How is hydrocele treated
summary
The treatment principle of hydrocele is that the cyst with small volume, low tension and asymptomatic need not be operated in a hurry. Especially for infants under one year old, it is still possible for them to disappear by themselves. But for the large volume, high tension, because it can affect the testicular blood circulation, leading to testicular atrophy, it should be timely surgical treatment. At present, there are mainly two methods for the treatment of hydrocele.
How is hydrocele treated
First: sclerotherapy: as early as in the 18th century, guy used the first injection of grape wine to treat hydrocele. Since then, there have been reports of injection of quinine, urea, sodium morrhuate and other drugs in the treatment of hydrocele. It was only after kilbotlerne and Murray reported their experience in the treatment of hydrocele with sclerotherapy in 1933 that they began to be widely used in clinic. In 1975, Maloney made a prospective comparative study of surgery and sclerotherapy in the treatment of hydrocele. The results showed that sclerotherapy was superior to surgery. In 1985, Baker used tetracycline as sclerotherapy for the first time in the treatment of hydrocele of tunica vaginalis. In 1988, Levine applied tetracycline sclerotherapy to 25 cases of testicular hydrocele with a volume of 20-780 ml. the success rate was 93%, and the success rate was 75% at one time. Some patients needed to be treated 2-3 times. In 1989, Li Lei reported 41 cases of hydrocele treated with tetracycline. The success rate was 97.6%. There was no complication.

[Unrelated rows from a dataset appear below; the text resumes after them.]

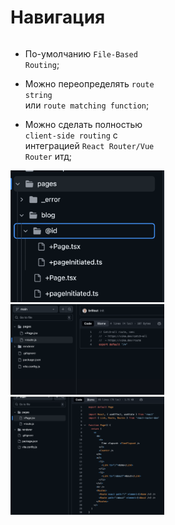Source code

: <style>
.routing {
    display: grid;
    grid-template-columns: 1fr 1fr;
    gap: 12px;
}
.routing__right .slidev-vclick-hidden-explicitly { display: none !important; }
.routing__right .slidev-vclick-target { display: none; }
.routing__right .slidev-vclick-current { display: block; }
</style>


# Навигация
<div class="routing">

<v-clicks>
<div v-click.at="1" class="routing__left">

<v-click>

- По-умолчанию `File-Based Routing`;

</v-click>
<v-click>

- Можно переопределять `route string` <br/> или `route matching function`;

</v-click>
<v-click>

- Можно сделать полностью `client-side routing` с интеграцией `React Router/Vue Router` итд;

</v-click>

</div>

<div v-click.at="1" class="routing__right">
    <img  v-click.at="1" v-click.hide="2" src="../assets/routing-1.png" />
    <img  v-click.at="2" v-click.hide="3" src="../assets/catch-route.png" />
    <img  v-click.at="3" src="../assets/react-router.png" />
</div>
</v-clicks>
</div>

Second: surgical treatment: if the cyst is swollen and the tension is high, it may affect the testicular blood supply and testicular development. Operation is the main method for the treatment of hydrocele. During the operation, the tunica vaginalis should be opened and the tunica vaginalis should be turned over. For communicating hydrocele, the sheath process should be ligated in high position. In order to prevent the formation of scrotal hematoma, hemostasis and drainage with rubber membrane should be carefully performed.
Third: the effect of tetracycline in the treatment of hydrocele of tunica vaginalis may be due to the obvious cellular reaction caused by the low pH of the solution, leading to fibrous hyperplasia and adhesion of tunica vaginalis. It is not clear whether these tissue reactions will cause long-term damage to the developing testis of children. It is difficult to achieve the goal of cure by simple puncture drainage and injection sclerotherapy. In 1995, Ruan Yuanfeng reported 3 cases of testicular necrosis in children caused by intrathecal injection of tetracycline.
matters needing attention
Postoperative recurrence: hydrocele is rarely found after surgical treatment. We analyzed the recurrent cases of testicular hydrocele after operation. It is considered that the main reason for recurrence is that congenital hydrocele was misdiagnosed as simple hydrocele of testis, and the operation of testicular hydrocele was performed without high ligation. The continuous outflow of peritoneal fluid promotes epithelial cell regeneration and recurrence. Other or because of multilocular testicular hydrocele can not be removed and recurrence is a small number.